Fotógrafo do interior de SP realiza sonho de cobrir a Copa do Mundo
Quando Vinícius Júnior correu para comemorar o primeiro gol do Brasil na Copa do Mundo bem em frente à sua lente, Paulo Henrique Dias teve a confirmação de que todo o esforço valeu a pena. Natural de Assis (SP), o fotógrafo atravessou o continente para acompanhar nos Estados Unidos a principal competição do mundo do futebol. Além da estreia do Brasil contra Marrocos, Paulo já fotografou partidas como França x Senegal, Brasil x Haiti e Noruega x Senegal.
Registros de craques e sensação de 'pé quente'
Entre os registros mais celebrados da viagem estão justamente imagens de Vinícius Júnior, Kylian Mbappé e Erling Haaland, três dos principais nomes da Copa e artilheiros da competição até aqui. "Cada jogo me marcou de uma forma. No jogo do Brasil, foi o Vinícius Júnior comemorando o gol na minha frente.

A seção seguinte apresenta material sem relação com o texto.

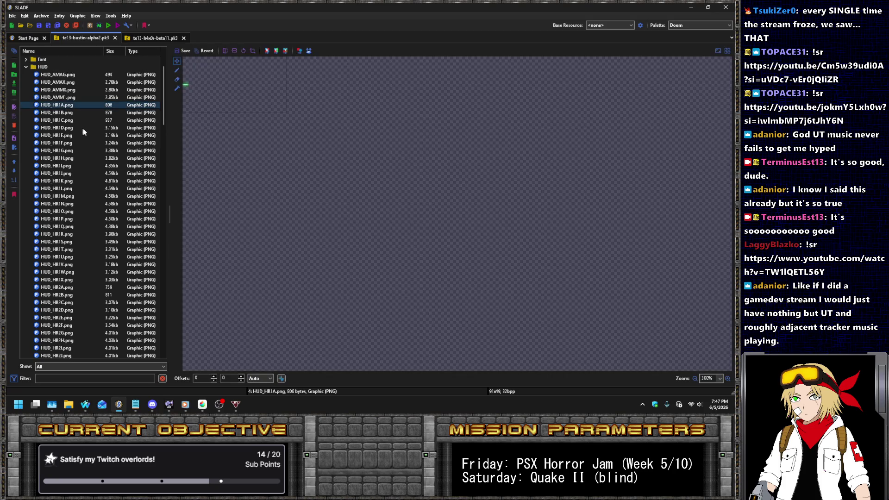
left_click(65, 280, "shift")
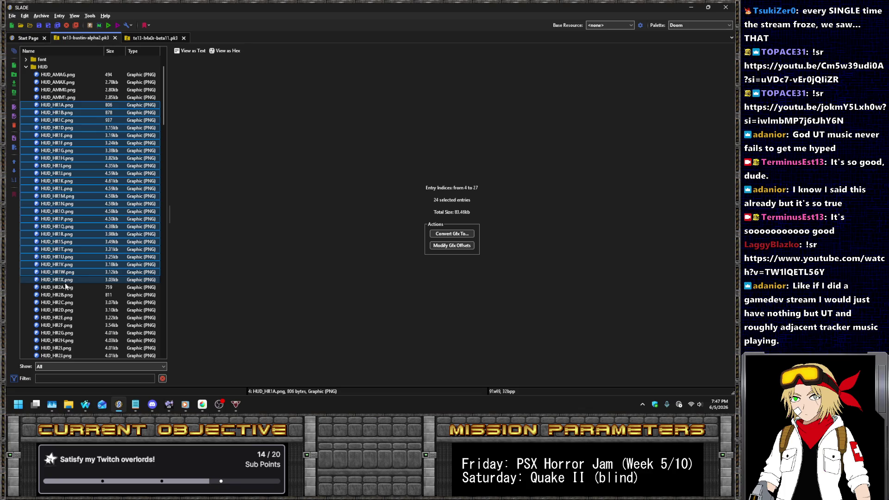
left_click(65, 286)
left_click(64, 288)
scroll(90, 209, "down", 4)
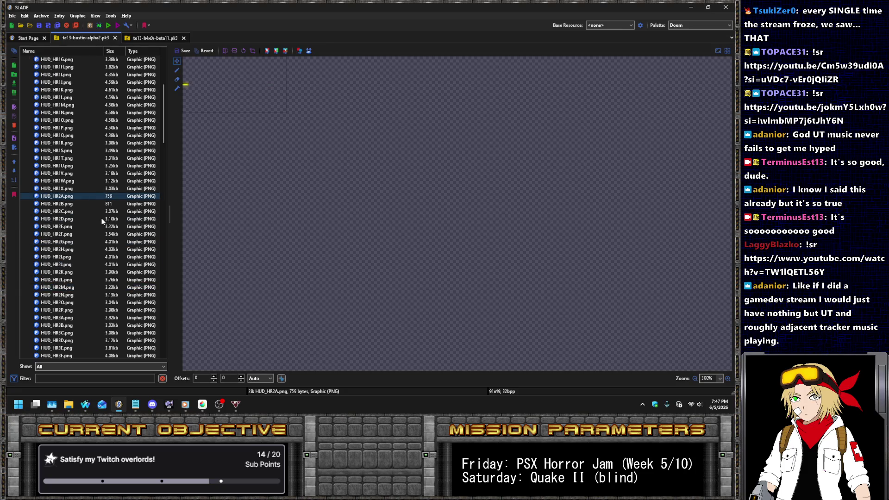
key("shift+Down")
key("shift+Down")
key("shift+Down")
key("shift+Down")
key("shift+Down")
key("shift+Down")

No da França, foi a emoção de ver o Mbappé. E, na partida da Noruega, fiquei feliz porque o gol do Haaland aconteceu bem na minha frente também. Tenho sido pé quente", conta.
Investimento de mais de R$ 30 mil e rifa de itens especiais
Para transformar o sonho de cobrir uma Copa do Mundo em realidade e embarcar naquela que é sua primeira viagem internacional, o fotógrafo teve que investir pesado. Segundo ele, entre hospedagem, passagens, transporte e alimentação durante a estadia nos Estados Unidos, o gasto já ultrapassa R$ 30 mil. "Esse investimento é para viver o básico do básico. Estou ficando em uma casa de aluguel por temporada, andando de transporte público e comprando comida no mercado. Para vir com mais conforto, acredito que o custo passaria facilmente dos R$ 60 mil", comenta.

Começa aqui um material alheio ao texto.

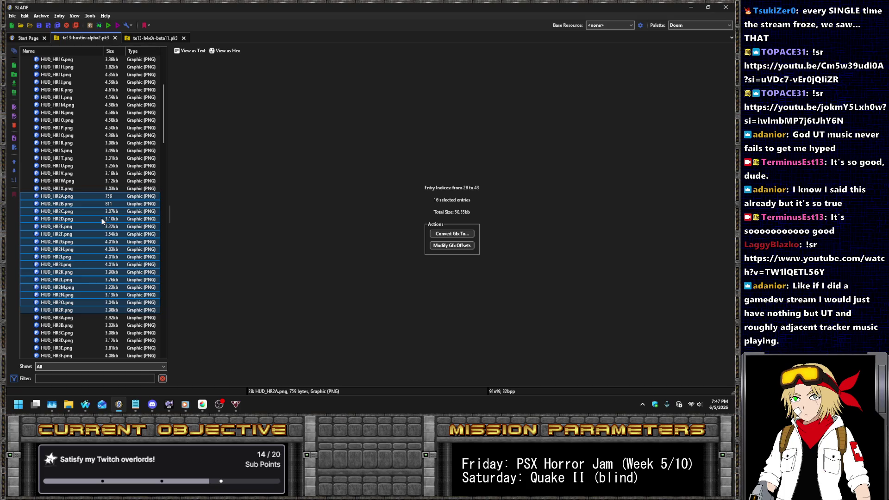
Step through frames HUD_HR2P, HR2E, HR1X, HR2J, HR3E, HR3K and HR3L, then reselect all HR3 frames.
key("Down")
key("Up")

Para ajudar a bancar parte da experiência, Paulo teve também que abrir mão de itens especiais que guardava em casa. Entre eles, uma camisa do Santos autografada por Neymar e um par de luvas assinadas pelo goleiro Ederson, da Seleção Brasileira. Segundo o fotógrafo, a rifa ajudou a complementar os recursos próprios investidos na viagem. Com mais de 150 números vendidos, o sorteio está previsto para ser realizado após o retorno dele ao Brasil, em julho.
Experiência além do financeiro
Apesar do gasto elevado e dos sacrifícios feitos para chegar até a Copa, ele garante que a experiência vai muito além das contas. "Talvez eu leve vários meses para recuperar esse dinheiro, mas não posso pensar só assim. O networking e o aprendizado que estou tendo com fotógrafos do Brasil e de outros países fazem o investimento parecer muito pequeno. Essa experiência não tem explicação", pontua.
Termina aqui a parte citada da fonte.